The biological actions of artemisinin (ART), an antimalarial drug derived from , remain poorly understood and controversial. Besides potent antimalarial activity, some of artemisinin derivatives (together with artemisinin, hereafter referred to as ARTs), in particular dihydroartemisinin (DHA), are also associated with anticancer and other antiparasitic activities. In this study, we used baker's yeast as cellular and genetic model to investigate the molecular and cellular properties of ARTs. Two clearly separable pathways exist. While all ARTs exhibit potent anti-mitochondrial actions as shown before, DHA exerts an additional strong heme-dependent, likely mitochondria-independent inhibitory action. More importantly, heme antagonizes the mitochondria-dependent cellcidal action.

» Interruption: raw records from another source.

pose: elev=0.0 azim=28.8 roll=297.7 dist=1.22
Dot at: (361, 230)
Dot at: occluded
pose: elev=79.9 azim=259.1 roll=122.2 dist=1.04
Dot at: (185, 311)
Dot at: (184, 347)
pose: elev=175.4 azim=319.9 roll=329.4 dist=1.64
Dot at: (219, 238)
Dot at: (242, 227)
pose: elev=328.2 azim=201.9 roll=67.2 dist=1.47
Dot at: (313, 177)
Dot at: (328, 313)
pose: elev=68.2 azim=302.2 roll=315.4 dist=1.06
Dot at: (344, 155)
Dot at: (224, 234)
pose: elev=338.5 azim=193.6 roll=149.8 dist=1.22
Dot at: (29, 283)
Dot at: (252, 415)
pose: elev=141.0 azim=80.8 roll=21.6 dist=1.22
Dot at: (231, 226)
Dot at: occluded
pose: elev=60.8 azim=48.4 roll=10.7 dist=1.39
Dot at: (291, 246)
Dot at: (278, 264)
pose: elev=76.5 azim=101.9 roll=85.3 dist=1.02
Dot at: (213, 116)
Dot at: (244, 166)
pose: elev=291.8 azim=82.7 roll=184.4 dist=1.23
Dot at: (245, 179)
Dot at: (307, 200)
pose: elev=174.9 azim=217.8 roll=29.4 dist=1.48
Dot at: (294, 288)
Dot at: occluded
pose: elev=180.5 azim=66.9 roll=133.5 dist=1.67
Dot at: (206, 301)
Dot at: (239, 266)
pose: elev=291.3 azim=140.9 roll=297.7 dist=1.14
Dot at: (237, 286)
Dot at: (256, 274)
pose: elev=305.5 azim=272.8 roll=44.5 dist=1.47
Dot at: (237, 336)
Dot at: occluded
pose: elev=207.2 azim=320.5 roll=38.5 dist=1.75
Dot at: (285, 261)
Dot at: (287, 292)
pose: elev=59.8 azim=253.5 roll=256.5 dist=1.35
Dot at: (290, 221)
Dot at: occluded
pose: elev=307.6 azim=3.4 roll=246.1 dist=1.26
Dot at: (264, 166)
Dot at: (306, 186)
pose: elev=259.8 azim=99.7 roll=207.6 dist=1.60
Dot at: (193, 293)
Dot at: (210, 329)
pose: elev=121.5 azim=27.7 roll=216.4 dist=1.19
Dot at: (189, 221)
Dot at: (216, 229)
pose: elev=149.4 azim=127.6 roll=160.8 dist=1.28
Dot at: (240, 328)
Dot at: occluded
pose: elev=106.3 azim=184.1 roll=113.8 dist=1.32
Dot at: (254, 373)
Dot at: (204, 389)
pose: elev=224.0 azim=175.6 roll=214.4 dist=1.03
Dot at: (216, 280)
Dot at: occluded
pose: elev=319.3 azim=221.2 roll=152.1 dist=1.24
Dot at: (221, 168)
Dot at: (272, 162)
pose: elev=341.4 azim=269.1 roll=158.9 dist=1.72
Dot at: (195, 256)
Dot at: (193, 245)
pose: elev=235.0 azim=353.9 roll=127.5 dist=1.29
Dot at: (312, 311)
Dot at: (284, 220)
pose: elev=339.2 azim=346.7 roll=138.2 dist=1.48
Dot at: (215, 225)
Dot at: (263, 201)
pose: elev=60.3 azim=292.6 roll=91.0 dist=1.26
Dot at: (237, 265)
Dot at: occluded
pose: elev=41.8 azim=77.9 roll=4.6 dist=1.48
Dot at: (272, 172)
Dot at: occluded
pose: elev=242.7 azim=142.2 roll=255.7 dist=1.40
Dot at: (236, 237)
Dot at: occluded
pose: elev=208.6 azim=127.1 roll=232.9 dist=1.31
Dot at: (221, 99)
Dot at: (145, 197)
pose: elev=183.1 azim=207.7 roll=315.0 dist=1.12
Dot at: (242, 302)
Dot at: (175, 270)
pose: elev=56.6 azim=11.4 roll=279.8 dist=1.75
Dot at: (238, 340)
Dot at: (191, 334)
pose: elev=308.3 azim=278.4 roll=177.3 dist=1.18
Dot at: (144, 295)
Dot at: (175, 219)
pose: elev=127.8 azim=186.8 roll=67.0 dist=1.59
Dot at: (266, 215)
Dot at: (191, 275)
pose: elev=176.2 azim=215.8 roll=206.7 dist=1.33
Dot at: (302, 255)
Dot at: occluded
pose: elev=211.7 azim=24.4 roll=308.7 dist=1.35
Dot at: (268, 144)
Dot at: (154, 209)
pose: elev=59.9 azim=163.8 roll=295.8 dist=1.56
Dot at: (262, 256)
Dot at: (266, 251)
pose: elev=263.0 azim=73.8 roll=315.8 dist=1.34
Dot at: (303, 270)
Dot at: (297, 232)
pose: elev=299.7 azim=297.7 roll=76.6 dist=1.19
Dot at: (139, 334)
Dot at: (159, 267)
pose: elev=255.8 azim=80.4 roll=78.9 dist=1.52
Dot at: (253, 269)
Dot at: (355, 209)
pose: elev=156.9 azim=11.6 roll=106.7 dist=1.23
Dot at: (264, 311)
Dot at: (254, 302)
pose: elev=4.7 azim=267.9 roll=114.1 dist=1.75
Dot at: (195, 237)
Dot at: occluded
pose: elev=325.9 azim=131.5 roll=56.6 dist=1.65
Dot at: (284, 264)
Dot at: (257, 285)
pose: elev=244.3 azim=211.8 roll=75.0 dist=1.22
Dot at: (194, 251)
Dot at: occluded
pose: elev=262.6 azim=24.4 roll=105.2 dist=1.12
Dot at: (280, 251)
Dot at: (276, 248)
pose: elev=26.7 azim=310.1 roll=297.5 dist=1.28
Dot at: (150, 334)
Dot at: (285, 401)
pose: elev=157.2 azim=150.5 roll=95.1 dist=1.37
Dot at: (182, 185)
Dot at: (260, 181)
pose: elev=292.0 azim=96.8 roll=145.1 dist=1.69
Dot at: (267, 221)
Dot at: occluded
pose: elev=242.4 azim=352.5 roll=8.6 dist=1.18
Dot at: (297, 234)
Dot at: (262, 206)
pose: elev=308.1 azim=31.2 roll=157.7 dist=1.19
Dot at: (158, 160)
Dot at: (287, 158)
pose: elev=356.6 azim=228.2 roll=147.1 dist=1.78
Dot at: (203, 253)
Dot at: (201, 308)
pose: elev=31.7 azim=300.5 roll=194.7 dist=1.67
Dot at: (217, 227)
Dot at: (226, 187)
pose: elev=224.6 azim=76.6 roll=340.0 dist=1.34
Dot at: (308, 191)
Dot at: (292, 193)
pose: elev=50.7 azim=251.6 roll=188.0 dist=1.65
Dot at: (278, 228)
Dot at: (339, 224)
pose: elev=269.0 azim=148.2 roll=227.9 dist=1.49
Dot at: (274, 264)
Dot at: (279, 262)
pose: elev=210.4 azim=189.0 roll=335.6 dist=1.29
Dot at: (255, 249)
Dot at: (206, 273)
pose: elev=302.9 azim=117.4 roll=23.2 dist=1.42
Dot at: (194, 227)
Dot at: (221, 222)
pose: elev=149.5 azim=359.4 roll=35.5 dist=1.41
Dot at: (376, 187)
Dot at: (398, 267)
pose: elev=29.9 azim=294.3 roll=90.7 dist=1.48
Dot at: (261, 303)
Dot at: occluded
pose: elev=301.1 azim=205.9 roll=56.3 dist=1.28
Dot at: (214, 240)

Indeed, when heme synthesis was inhibited, the mitochondria-dependent cellcidal action of ARTs could be dramatically strengthened, and significant yeast growth inhibition at as low as 100 nM ART, an increase of about 25 folds in sensitivity, was observed. We conclude that ARTs are endowed with two major and distinct types of properties: a potent and specific mitochondria-dependent reaction and a more general and less specific heme-mediated reaction. The competitive nature of these two actions could be explained by their shared source of the consumable ARTs, so that inhibition of the heme-mediated degradation pathway would enable more ARTs to be available for the mitochondrial action. These properties of ARTs can be used to interpret the divergent antimalarial and anticancer actions of ARTs.